During the 1990s, Trimpe infamously reinvented his style.  Gone were were the dynamic compositions with distinctively dull (to my kid eyes, at least), smooth, shadowless figures, replaced with grimacing, stippled musclemen — Trimpe's imitation of the Image-influenced style of the decade.  The change was poorly received, and Trimpe, admittedly a bit naïve about the business end of comics at times, found himself in the crosshairs of ageism and bankruptcy cuts at Marvel Comics.  After decades of being that rarest of creatures in the comics business, a salaried staff artist working at one of the Big Two, Trimpe found himself unceremoniously downsized in 1996, scrambling for freelance work that never amounted to a living in an industry imploding even faster than it had exploded at the beginning of the decade.

Jim rounded up his 10 favorite Trimpe
Hulk covers back in 2013.  Click here.
Those of us who'd grown up with Trimpe shuffled our feet and didn't look each other in the eye when we talked about what had happened.  It was ageism, right?  But maybe that's just part of a business where you're perpetually selling to adolescents and post-adolescents?  Trimpe's shift in style hadn't been well-received, but surely he'd return to his classic lines and land on his feet at some independent publisher.  After all, the late '90s were awash in soon-to-be-classic "retro" books from Mark Waid, Kurt Busiek, and their contemporaries.

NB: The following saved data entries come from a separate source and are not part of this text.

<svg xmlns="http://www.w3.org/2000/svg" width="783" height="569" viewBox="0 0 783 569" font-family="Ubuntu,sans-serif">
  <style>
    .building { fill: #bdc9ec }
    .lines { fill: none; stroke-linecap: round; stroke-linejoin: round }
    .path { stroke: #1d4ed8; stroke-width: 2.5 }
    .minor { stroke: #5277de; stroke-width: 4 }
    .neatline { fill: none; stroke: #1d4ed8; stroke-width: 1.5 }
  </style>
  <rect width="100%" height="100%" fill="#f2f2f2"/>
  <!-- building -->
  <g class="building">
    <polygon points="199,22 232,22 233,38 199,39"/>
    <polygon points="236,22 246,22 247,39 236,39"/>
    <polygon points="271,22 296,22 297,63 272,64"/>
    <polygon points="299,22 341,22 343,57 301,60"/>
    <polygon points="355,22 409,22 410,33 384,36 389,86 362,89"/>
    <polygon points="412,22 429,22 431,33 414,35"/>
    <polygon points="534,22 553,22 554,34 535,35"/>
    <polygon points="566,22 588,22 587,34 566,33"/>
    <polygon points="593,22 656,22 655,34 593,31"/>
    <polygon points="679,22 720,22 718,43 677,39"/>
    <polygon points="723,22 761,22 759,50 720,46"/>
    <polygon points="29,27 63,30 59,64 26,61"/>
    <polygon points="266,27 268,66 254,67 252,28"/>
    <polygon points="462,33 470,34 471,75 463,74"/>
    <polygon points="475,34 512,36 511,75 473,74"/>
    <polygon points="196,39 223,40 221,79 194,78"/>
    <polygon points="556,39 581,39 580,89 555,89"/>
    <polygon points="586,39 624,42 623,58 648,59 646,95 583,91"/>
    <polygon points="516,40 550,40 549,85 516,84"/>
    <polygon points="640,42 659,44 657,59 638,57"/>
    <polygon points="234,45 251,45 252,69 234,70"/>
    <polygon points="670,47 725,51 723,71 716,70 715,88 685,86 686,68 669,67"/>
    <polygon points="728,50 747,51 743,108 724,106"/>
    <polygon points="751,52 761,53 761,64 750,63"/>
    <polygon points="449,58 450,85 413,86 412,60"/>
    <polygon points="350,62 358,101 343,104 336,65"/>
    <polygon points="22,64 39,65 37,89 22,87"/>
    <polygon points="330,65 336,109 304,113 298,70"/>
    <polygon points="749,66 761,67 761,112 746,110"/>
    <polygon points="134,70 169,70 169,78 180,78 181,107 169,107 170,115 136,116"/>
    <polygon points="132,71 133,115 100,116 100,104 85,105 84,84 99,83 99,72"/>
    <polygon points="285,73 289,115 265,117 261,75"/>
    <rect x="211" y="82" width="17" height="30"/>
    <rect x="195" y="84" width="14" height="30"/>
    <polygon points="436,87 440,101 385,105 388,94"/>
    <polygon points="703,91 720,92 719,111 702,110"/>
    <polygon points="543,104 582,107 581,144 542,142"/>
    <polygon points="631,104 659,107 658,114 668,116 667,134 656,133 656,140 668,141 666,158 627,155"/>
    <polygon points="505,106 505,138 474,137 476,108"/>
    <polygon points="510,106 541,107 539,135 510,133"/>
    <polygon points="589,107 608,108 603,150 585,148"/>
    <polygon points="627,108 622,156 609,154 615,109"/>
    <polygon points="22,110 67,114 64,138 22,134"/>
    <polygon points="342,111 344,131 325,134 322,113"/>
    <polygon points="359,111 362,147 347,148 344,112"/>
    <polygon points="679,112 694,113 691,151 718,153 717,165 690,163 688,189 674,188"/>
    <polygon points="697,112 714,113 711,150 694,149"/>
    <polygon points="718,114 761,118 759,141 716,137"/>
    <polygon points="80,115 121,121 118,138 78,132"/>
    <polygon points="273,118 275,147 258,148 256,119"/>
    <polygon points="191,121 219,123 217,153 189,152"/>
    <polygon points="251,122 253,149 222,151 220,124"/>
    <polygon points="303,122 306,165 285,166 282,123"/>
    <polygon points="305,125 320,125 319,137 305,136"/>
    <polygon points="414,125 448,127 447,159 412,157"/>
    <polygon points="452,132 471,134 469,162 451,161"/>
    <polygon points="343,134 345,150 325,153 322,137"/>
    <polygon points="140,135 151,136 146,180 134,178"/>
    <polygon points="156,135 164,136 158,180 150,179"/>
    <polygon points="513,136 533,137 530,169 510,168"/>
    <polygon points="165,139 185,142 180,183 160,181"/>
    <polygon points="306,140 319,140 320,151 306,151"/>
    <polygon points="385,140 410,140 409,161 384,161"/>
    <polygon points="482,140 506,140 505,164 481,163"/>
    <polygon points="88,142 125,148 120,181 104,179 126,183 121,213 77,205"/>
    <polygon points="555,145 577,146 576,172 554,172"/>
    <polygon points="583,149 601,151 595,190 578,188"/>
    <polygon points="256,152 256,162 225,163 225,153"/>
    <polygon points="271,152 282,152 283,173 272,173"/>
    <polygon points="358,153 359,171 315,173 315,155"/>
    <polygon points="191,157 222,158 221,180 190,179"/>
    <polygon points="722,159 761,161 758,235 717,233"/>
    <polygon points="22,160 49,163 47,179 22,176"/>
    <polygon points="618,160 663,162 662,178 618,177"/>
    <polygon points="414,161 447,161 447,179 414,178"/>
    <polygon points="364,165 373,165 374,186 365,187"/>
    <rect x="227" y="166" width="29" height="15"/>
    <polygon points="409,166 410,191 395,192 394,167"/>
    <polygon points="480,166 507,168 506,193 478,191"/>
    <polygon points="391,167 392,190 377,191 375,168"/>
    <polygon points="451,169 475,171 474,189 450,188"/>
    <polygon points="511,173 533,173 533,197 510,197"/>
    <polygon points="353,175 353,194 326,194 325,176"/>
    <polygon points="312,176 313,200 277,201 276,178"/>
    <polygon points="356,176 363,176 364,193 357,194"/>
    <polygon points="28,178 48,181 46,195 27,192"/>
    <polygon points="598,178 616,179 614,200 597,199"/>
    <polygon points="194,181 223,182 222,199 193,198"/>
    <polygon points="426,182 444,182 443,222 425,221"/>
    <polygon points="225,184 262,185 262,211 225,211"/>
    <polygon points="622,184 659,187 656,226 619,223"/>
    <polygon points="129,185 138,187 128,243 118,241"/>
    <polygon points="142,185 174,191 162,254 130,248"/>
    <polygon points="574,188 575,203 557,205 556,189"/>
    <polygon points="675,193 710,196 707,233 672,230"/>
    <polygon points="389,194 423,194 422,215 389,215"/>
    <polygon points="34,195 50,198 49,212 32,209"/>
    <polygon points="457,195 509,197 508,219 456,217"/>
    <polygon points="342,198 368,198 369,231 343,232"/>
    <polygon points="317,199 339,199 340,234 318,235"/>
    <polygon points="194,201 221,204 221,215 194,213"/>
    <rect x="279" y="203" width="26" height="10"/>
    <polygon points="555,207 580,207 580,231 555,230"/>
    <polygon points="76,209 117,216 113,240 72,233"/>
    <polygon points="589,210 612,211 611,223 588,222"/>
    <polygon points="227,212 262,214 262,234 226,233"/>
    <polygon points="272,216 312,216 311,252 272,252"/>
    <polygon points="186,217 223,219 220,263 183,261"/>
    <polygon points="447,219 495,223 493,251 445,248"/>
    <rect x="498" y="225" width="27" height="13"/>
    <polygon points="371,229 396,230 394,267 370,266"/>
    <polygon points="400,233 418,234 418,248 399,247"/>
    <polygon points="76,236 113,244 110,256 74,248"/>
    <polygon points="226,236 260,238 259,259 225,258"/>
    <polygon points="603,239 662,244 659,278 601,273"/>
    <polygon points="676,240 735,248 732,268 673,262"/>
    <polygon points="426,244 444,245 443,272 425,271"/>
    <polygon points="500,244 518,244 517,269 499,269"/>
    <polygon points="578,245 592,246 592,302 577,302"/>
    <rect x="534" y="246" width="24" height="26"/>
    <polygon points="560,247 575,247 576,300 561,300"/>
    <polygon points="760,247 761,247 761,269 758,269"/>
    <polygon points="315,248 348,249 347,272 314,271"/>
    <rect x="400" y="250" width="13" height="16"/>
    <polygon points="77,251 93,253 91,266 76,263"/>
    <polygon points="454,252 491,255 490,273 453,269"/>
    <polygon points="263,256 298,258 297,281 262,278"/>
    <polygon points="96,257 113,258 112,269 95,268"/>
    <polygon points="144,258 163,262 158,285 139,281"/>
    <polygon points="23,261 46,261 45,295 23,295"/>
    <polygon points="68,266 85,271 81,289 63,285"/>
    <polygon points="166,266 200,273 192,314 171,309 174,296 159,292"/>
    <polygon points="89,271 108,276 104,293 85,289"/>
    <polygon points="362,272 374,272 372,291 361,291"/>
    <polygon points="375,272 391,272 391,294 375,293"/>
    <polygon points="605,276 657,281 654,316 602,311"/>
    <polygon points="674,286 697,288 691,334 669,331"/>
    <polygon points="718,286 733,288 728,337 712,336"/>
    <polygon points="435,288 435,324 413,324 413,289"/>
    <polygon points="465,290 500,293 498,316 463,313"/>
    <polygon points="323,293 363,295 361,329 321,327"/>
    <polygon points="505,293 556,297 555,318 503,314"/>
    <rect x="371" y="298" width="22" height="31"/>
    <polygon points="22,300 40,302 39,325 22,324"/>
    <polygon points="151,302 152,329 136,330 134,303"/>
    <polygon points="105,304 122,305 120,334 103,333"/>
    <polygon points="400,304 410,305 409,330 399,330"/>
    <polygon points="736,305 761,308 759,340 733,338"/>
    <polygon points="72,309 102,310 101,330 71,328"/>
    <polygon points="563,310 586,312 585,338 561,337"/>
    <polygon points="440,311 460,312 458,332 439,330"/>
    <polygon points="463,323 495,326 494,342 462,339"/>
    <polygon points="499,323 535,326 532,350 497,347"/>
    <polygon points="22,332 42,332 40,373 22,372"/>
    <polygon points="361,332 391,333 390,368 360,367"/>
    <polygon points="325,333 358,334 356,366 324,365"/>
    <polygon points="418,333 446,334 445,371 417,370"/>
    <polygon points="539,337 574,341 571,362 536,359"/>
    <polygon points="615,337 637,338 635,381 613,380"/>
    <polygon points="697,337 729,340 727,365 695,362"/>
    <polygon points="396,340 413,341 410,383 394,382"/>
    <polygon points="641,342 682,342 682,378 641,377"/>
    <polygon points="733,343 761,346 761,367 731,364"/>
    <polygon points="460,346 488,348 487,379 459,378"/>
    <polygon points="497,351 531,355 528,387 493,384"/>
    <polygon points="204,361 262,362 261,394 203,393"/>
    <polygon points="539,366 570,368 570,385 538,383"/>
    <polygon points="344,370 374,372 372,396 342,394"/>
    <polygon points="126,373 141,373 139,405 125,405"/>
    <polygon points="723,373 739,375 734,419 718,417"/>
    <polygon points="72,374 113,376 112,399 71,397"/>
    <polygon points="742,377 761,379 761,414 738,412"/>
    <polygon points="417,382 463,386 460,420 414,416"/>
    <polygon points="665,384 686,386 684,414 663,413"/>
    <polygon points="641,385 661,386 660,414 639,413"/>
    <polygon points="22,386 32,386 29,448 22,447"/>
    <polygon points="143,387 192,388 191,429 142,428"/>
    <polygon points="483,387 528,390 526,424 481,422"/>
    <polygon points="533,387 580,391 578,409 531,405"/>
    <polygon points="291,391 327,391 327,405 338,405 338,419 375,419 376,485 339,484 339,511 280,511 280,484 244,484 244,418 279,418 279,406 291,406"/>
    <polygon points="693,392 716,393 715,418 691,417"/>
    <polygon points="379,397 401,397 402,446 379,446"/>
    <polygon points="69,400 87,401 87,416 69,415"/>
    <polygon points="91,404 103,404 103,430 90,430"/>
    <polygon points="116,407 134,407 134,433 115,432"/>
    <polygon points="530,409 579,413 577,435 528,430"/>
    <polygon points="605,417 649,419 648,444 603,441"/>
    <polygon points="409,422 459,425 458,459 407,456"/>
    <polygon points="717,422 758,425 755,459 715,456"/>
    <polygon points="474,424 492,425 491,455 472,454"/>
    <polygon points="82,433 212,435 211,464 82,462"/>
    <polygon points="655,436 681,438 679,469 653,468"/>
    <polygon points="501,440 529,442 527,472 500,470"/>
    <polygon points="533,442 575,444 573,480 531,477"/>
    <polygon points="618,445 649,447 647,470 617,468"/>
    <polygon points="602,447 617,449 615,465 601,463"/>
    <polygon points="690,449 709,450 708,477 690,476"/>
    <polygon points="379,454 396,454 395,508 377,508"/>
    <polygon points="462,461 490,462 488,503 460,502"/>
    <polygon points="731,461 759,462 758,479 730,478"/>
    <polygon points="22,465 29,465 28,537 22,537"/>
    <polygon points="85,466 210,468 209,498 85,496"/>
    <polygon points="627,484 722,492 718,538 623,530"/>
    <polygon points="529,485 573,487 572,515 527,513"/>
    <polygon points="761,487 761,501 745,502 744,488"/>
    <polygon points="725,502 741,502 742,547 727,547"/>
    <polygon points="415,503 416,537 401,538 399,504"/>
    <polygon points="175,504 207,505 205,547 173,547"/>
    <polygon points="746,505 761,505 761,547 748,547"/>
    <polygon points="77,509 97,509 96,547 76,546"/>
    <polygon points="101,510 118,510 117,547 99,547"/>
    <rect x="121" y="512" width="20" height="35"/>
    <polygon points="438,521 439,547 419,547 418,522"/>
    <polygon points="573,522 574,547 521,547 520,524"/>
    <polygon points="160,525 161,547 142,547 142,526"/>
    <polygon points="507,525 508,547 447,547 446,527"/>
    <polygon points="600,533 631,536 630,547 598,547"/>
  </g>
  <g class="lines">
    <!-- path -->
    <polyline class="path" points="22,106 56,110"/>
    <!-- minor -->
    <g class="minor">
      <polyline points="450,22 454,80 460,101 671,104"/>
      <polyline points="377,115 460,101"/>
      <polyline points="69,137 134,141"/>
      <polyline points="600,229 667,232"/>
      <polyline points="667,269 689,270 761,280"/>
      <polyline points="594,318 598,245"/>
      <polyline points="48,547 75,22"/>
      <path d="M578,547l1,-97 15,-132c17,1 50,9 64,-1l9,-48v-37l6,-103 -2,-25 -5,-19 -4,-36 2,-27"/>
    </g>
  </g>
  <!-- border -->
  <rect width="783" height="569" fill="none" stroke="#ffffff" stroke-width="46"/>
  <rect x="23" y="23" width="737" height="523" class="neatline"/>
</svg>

Trimpe, however, couldn't wait around for the page to turn.  He was a grown man with grown-man responsibilities, including children in college, and couldn't eke out a living on freelance projects.  So he went back to school, got a teaching certificate, and shook the dust of the comics industry off his boots for a few years as he began mentoring a new generation of illustrators.

In 2000, he wrote a seminal piece for The New York Times on ageism in comics — one that's woefully underlinked when we talk about the issue today.  In it, he shares selections from his unemployment journal detailing the trepidation and promise of embarking on a new career late in life.  (Trimpe was 56 when Marvel terminated his contract.)

Articles would occasionally show up in the mainstream about Trimpe's teaching career, sometimes in relation to economic woes like the bursting of the dot-com bubble, sometimes as feel-good stories about getting a second act in life.  Within a couple of years, he started showing up on the trade-show circuit, sketching in artists' alleys and gabbing about his incomparable history with Marvel.  By all accounts, he had stories about nearly every title he'd worked on or creator he'd collaborated with — all of them unfailingly professional and courteous.  He was a time capsule of information on the most contentious periods of Marvel history, from Stan Lee handing over the reigns in the '70s to the musical chairs of editorship-in-chief to the reign of Emperor Shooter to the boom and bust and bankruptcy.

My first thought on reading the news of Herb Trimpe's passing was, "Thank God he lived long enough to enjoy a bit of reevaluation and appreciation."  The internet was only now beginning to appreciate how prolific and professional Trimpe had been during his heyday, and his second career as an educator and elder statesman on the con circuit lent even more weight to the growing admiration of readers who entered the hallowed halls of Marvel fandom only after Trimpe had cleaned out his desk.

If you'd like to remember Trimpe's influence with a gift, his family has recommended contributing to the Kerhonkson Accord First Aid Squad, whose good work in the community you can imagine, or Hero Initiative, which helps many aging comics creators in times of need.

Trimpe's clean composition, Barry Windsor Smith's lush inks.
Neither artist ever looked better than in the Machine Man mini-series.